I am so glad that the term "wilding" has entered our glossary of multicultural behavior. I was glad to hear of it few years back, when that lady stockbroker was attacked in Central Park. It seemed that she had been gang-raped and beaten nearly to death, until I learned that it was only a "wilding," like in that children's book by Sendak. Unlike "gang rape" -- which is cowardly, vile and a crime -- wilding is merely an ethnic custom of black (and sometimes Puerto Rican) teenagers. You can tell that it's not a crime, because the New York police stand around and watch.

Ladies, if you don't want to be part of a wilding, you should buy a gun and adopt our ethnic Southern custom, "plinking."

-- Mark Virag

What this article points to is key to understanding human motivation -- a thing as varied and convoluted as an individual. The racial/socio-economic generalizations suggested by group behavior often mean very little. I've been in a situation like the one in Central Park with white males. I was one of the men handing over my shirt over and defending women. Why? Not because I am a moral person or a hero, but because my life's experiences led me to feel the way I did at a deep and unquestionable level.

-- Mark Tatara

I am a black woman who has lived in a racially mixed black and Hispanic neighborhood in Harlem for 15 years.

The real story is that white New Yorkers were subjected to the same hostility and indifference that too many members of the NYPD demonstrate to New York's communities of color.

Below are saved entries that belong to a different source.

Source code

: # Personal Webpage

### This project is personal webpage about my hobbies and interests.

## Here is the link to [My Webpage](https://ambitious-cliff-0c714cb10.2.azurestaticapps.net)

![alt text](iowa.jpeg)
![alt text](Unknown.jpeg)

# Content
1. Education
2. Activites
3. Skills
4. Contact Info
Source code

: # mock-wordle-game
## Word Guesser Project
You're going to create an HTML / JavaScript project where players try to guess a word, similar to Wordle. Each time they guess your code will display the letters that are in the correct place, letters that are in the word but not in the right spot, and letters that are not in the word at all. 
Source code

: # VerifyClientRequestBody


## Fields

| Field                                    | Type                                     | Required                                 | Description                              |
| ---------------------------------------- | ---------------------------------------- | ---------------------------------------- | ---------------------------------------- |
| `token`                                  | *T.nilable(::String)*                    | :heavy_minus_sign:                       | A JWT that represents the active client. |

Police behavior sanctioned and condoned in one community will sooner or later be meted out to others.

-- Margaret Walton

Jonathan Foreman left out one critical possibility in his theories about why the NYPD failed to respond to the recent attacks on women in Central Park -- fear that if they had responded, the incident would have been twisted into "Cops Turn Violent on Puerto Rican Revelers" and once again, the cops would be the bad guys.

In a time when the NYPD can't get a break and cops are second-guessed every time they do their jobs, why should we be surprised when they fail to respond to an incident that is ripe for charges of police brutality and racial discrimination? This, I think, is far more likely motivation for the lack of response than Foreman's charges of class resentment and "Let's show people why they need us." The police have been reduced to trying to protect their own butts from the media and special interest groups, and so public safety suffers.

-- Geri Clark

As I recall, there were similar incidents that occurred at the recent Woodstock festival -- incidents that resulted in convictions of white people of the same age as the Central Park attackers though, admittedly, of a different socioeconomic status. I wonder if the tactic of speaking out for a class of people other than oneself -- in this case black and Latina women -- entitles one to voice bigoted opinions. Is this something they teach people in journalism school? Or perhaps it just makes for "good copy."

-- Lewis Lock

I'm glad Foreman had the courage to broach the race/ethnicity element of the horrifying event that took place in Central Park several weeks ago. Though one may not agree with Foreman, the fact that he has raised such salient questions and concerns is one critical step towards having an honest dialogue about what happened that day and why it should not be allowed to happen again -- ever.